L’exposition Björk Digital nous arrive enfin à Montréal après avoir parcourue plus tôt cette année les villes de Sydney, Tokyo et Londres. Présentée dans le cadre du Red Bull Music Academy en collaboration avec le centre PHI, c’est la DHC/ART qui a l’honneur d’accueillir dans son espace, l’exposition de la charmante artiste islandaise. Signée par Björk et organisée par le Manchester International Festival, cette exposition est présentée jusqu’au 12 novembre 2016.

Qu’on soit un amateur ou non du travail de Björk, on ne peut lui enlever sa fougue et son désir insatiable de faire s’épanouir les pratiques artistiques. Inspirée par sa rupture amoureuse avec l’artiste visuel de renom Matthew Barney, celle qui est reconnue pour ses visuels provocateurs et ses mélodies atypiques se présente à nous tantôt triste, tantôt amusée, tantôt résignée dans cette rencontre « digitale ».

L’exposition comprend cinq œuvres de réalités virtuelles. Muni d’un casque et d’une paire d’écouteurs, l’immersion commence assez brusquement – Björk s’empare de l’espace et on se prête au jeu. L’expérience peut s’avérer assez déroutante voir un peu effrayante dès les premiers instants, mais plus on avance dans le parcours, plus notre vision s’ajuste, notre esprit s’ouvre et on finit par apprécier le but premier de l’expérience : créer une intimité avec l’artiste.
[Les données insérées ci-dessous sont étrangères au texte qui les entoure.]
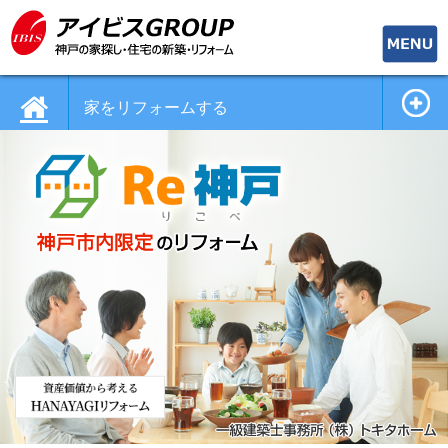
toggle
naviga
家をリフォームする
Le résultat en images ? La rencontre d’une femme attristée, chantant son désespoir dans un décor souterrain avec l’œuvre Black Lake, une artiste lucide et résignée dansant sur une plage islandaise dans Stonemilker VR et une immersion complètement disjonctée à l’intérieur de la bouche de la chanteuse (pourquoi pas).

Crédit photo : Thomas Huang

Crédit photo : Thomas Huang

C’est finalement avec l’œuvre Family, grande primeur montréalaise que l’on termine ce voyage visuel. Celle-ci plus complexe et technologiquement plus poussée, on atteint vraiment les sommets de l’expérience avec cette œuvre centrale.  Debout dans un cubicule, on permet cette fois-ci au spectateur de participer à la création de l’univers de la chanteuse en lui donnant des mains virtuelles capables de projeter des faisceaux lumineux. Frissons garantis et dépaysement total, l’artiste réussie son mandat avec brio, à savoir, créer une intimité avec le spectateur et lui faire traverser le cheminement vers la guérison d’une blessure amoureuse.

Crédit photo : Jesse Kanda

Crédit photo : Jesse Kanda

À noter que l’exposition présente également une projection continue de plusieurs vidéoclips de l’artiste ainsi qu’un espace où tester le programme éducatif Biophilia qui explore les domaines de la musicologie et des sciences de la technologie.

Cette exposition complètement éclatée saura vous faire vivre une expérience unique. Un incontournable cet automne, c’est un rendez-vous à ne pas manquer.